• [PROMPT]:
Switch "slice" to "wedge" in the items starting at the line containing "The Sr. Fleet" and ending at the line containing "What is the majority slice?", and leave every other word as it is. Omit the pictures from your answer.

• [TASK DATA]:
━━━━━━━━━━━━━━━━━━━━━━━━━━━━━━
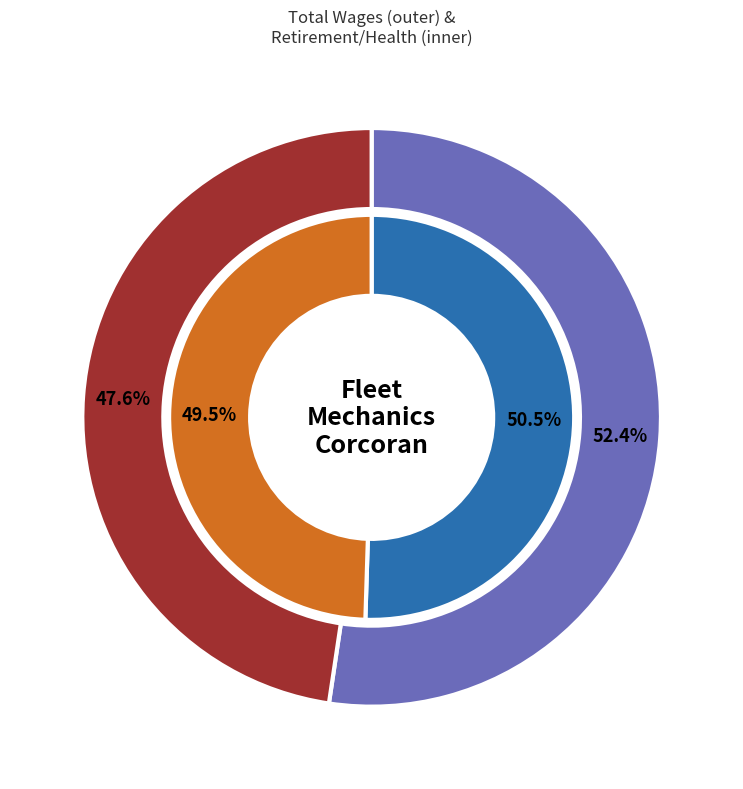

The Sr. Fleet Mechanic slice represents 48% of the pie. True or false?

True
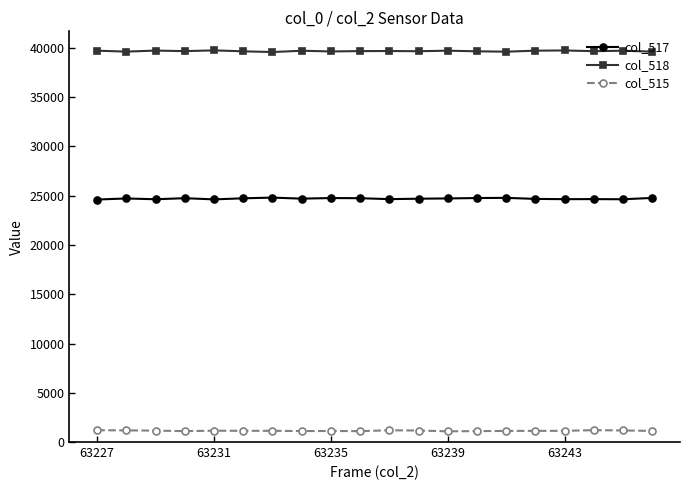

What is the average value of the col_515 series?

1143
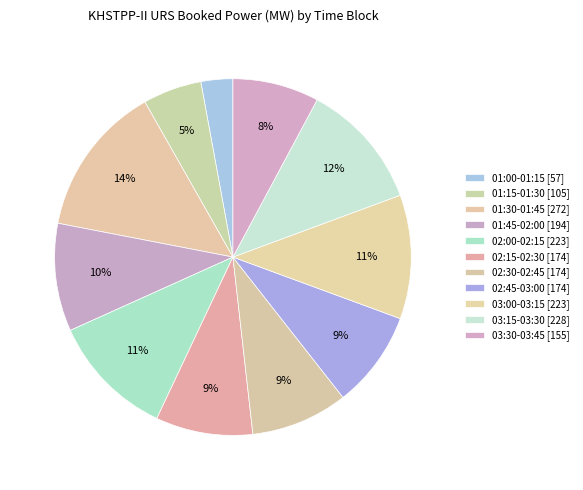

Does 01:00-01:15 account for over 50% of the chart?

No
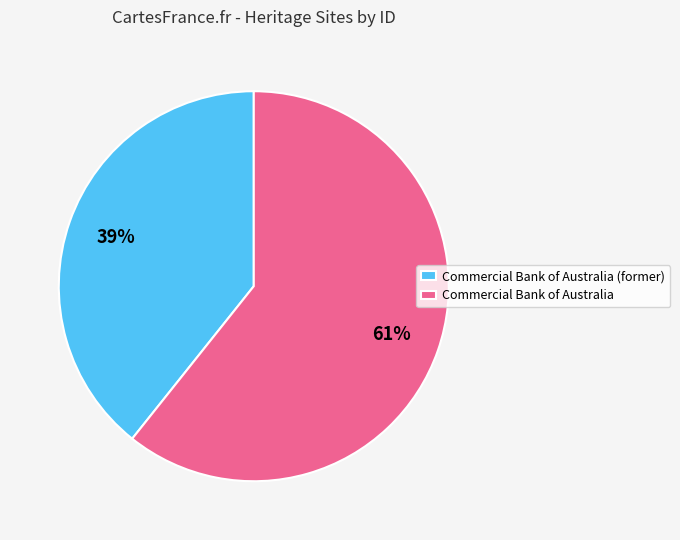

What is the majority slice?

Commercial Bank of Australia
━━━━━━━━━━━━━━━━━━━━━━━━━━━━━━
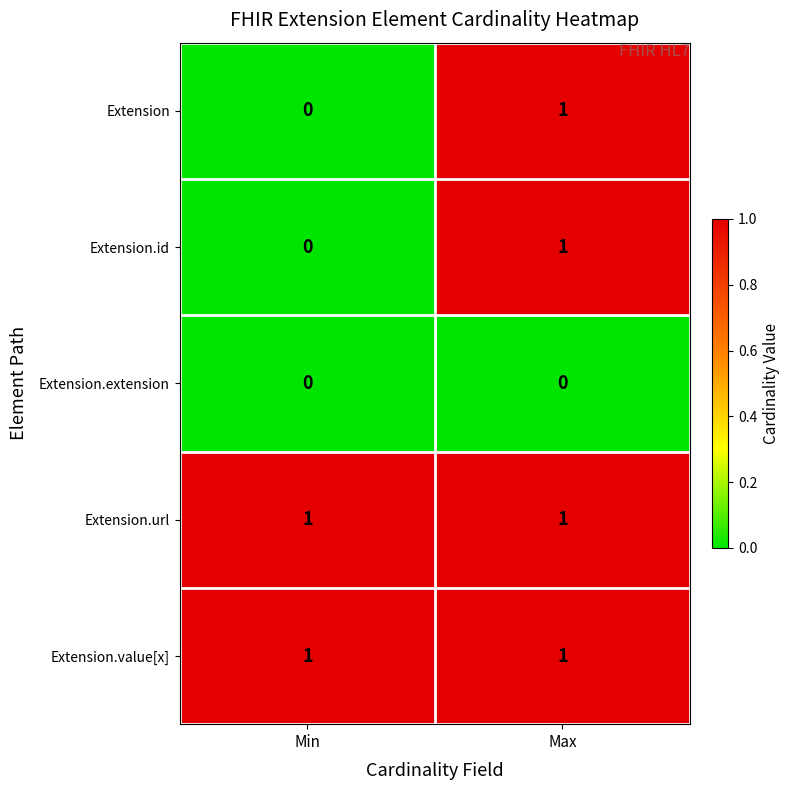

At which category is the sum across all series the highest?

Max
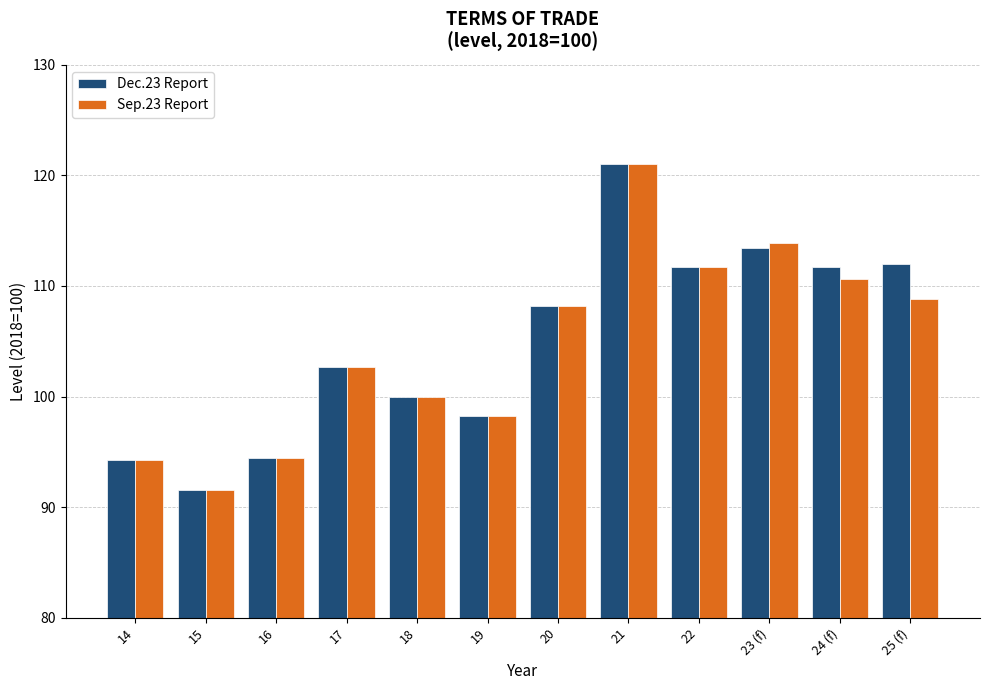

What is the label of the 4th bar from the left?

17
━━━━━━━━━━━━━━━━━━━━━━━━━━━━━━
• [WRITTEN ANSWER]:
The Sr. Fleet Mechanic wedge represents 48% of the pie. True or false?

True

What is the average value of the col_515 series?

1143

Does 01:00-01:15 account for over 50% of the chart?

No

What is the majority wedge?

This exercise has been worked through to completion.